Rabbi Sacks argues that this is significant because they had now had the chance to see what they were missing – they had been exiled from their land, and alienated from their Torah, and now they realised how important it was to live under God’s rule. God is not present in the story of Esther, so the people are also missing their relationship with divinity.

This is the positive liberty of which Isaiah Berlin wrote – it requires the Israelites not merely to be free of constraint or limitation, but to be working towards something. But, Sacks assures us, this is not the same as the positive liberty Berlin was criticising. He does not see how living under the rule of Torah could be something that we would not want. For how can Torah be oppressive?

Perhaps Torah itself is not oppressive – the Torah may contain texts that we find very difficult to reconcile with modern ideals of ethics and propriety – but ultimately, it is those who interpret the Torah who are able to oppress, through the imposition of meaning onto the text. And this is where I want to add a final conceptual consideration to the discussion.

There is a danger that coercion might come not from powers above us, but from around us and within us – that we are limited in our freedom to act according to our own interests and desires by the prevailing behaviour and attitudes of the society in which we find ourselves.

The nineteenth century British philosopher, John Stuart Mill, brought out this problem very clearly in his essay entitled ‘On Liberty’, in which he criticized his contemporaries for having lost their individuality – their individual ability to think for themselves: ‘Society has now fairly got the better of individuality; and the danger which threatens human nature is not the excess, but the deficiency, of personal impulses and preferences.’

Referring to his contemporaries, Mill wrote: ‘It does not occur to them to have any inclination except for what is customary.
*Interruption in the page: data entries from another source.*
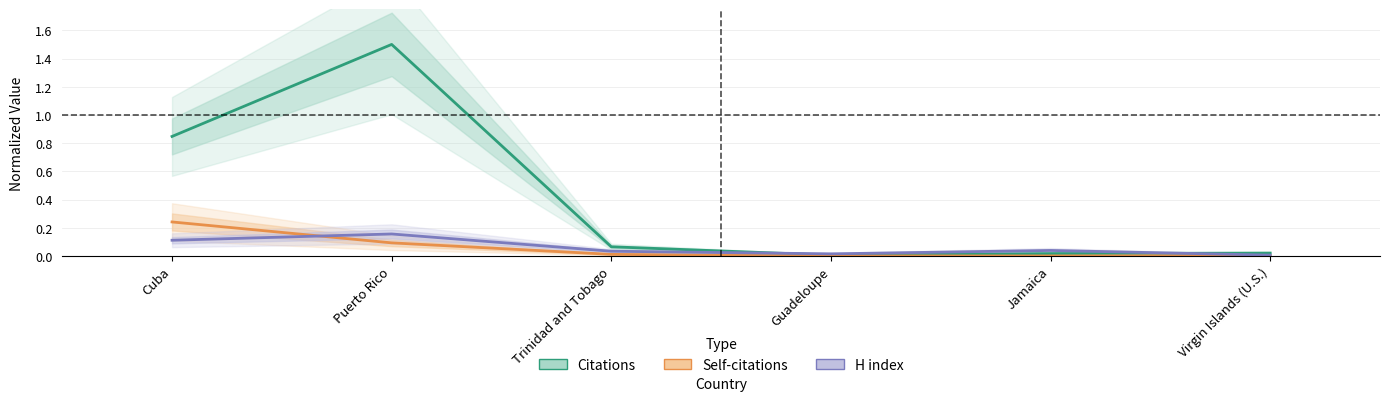

Where is H index nearest to the value 0?

Virgin Islands (U.S.)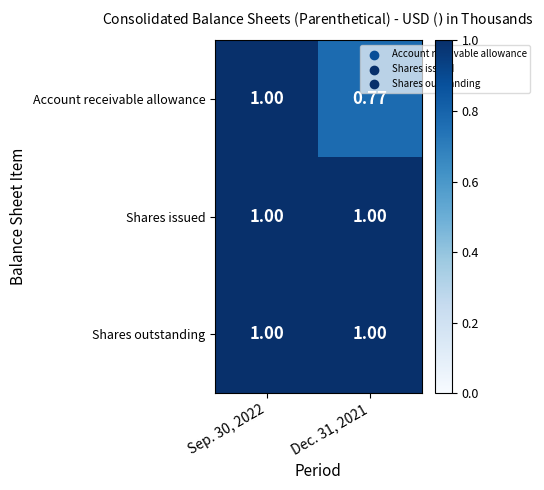

Which series has the largest range (max minus min)?

Account receivable allowance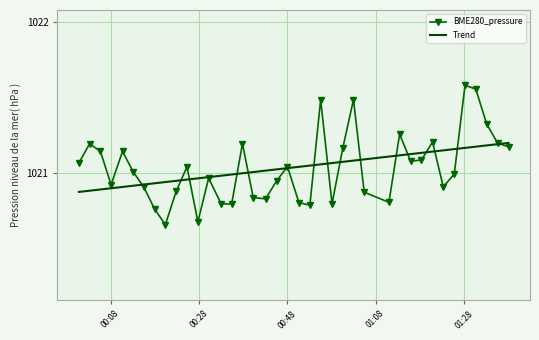

Rank the series by their maximum value, from lowest to highest.

Trend, BME280_pressure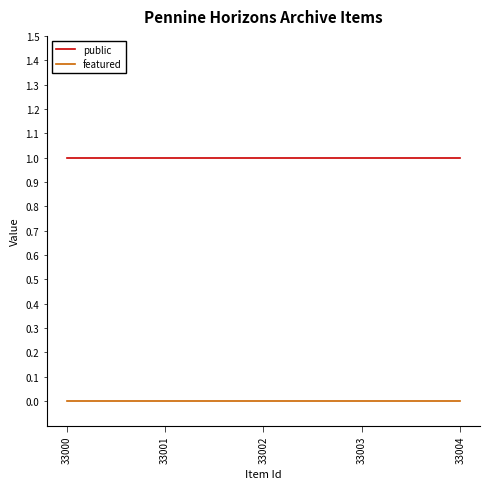

List the series in order of their overall mean, lowest first.

featured, public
Thus the mind itself is bowed to the yoke: even in what people do for pleasure, conformity is the first thing thought of; they like in crowds; they exercise choice only among things commonly done.’

Thus, freedom requires of us a constant vigilance and a constant degree of detachment by which we question ourselves, ensuring that we act not merely out of custom but out of sincere conviction or desire.
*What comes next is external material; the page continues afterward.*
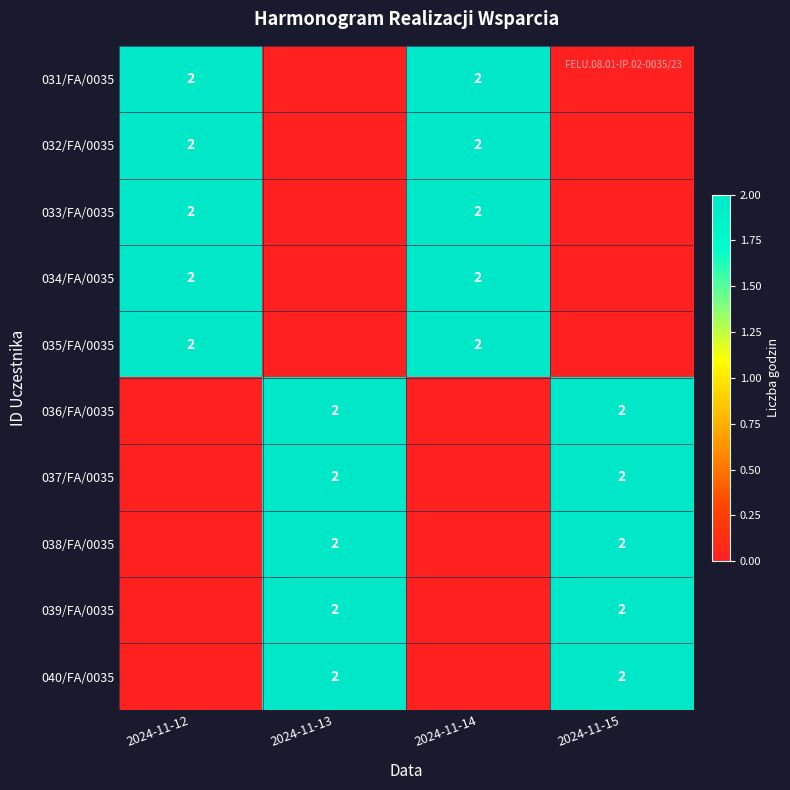

Is it true that 033/FA/0035 equals 2 at 2024-11-14?

True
This is the value of progressive Judaism, since we act not according to what our rabbis tell us to do. We do not simply do things because that was how they were always done. We continue to maintain our traditions while constantly asking ourselves the question: could we do this differently? Being free does not require us to actually do it differently – we could end up doing the same as we have always done. But when we question and take a step back, look at all the alternatives and weigh them up against each other, we ensure that we are doing things from a context of freedom.

Thus, freedom and unfreedom are not simply states that are imposed on us by gods or governments – they are states that we can impose on ourselves.

Slavery did not end when we left Egypt. It did not end when we arrived in the Promised Land and conquered it. It did not end with the return from exile. Nor did it end with the establishment of the State of Israel. Slavery continues to challenge us.

In the words of the poet, Amnon Ribak:

Every person needs to have a certain Egypt,
to redeem themselves from it,
from the house of slavery,
to go in the middle of the night to the desert of fears,
to march straight into the waters,
to see them open before them to both sides.

So, when I say those words with which I began: ‘Sound the great horn – the great Shofar – of our freedom’ – what does that mean? I don’t know. The imperative of Zman Cheruteinu is not to know, but to question. Rather, I invite us all to take this opportunity to reflect on what makes us feel free. What gives us a sense that we live in a state of liberty? What can we do for others to increase their freedom? How can we ensure that next year will indeed be in Jerusalem, whether that is the actual physical place, or simply a world more perfected? How will we be free between this Pesach and the next?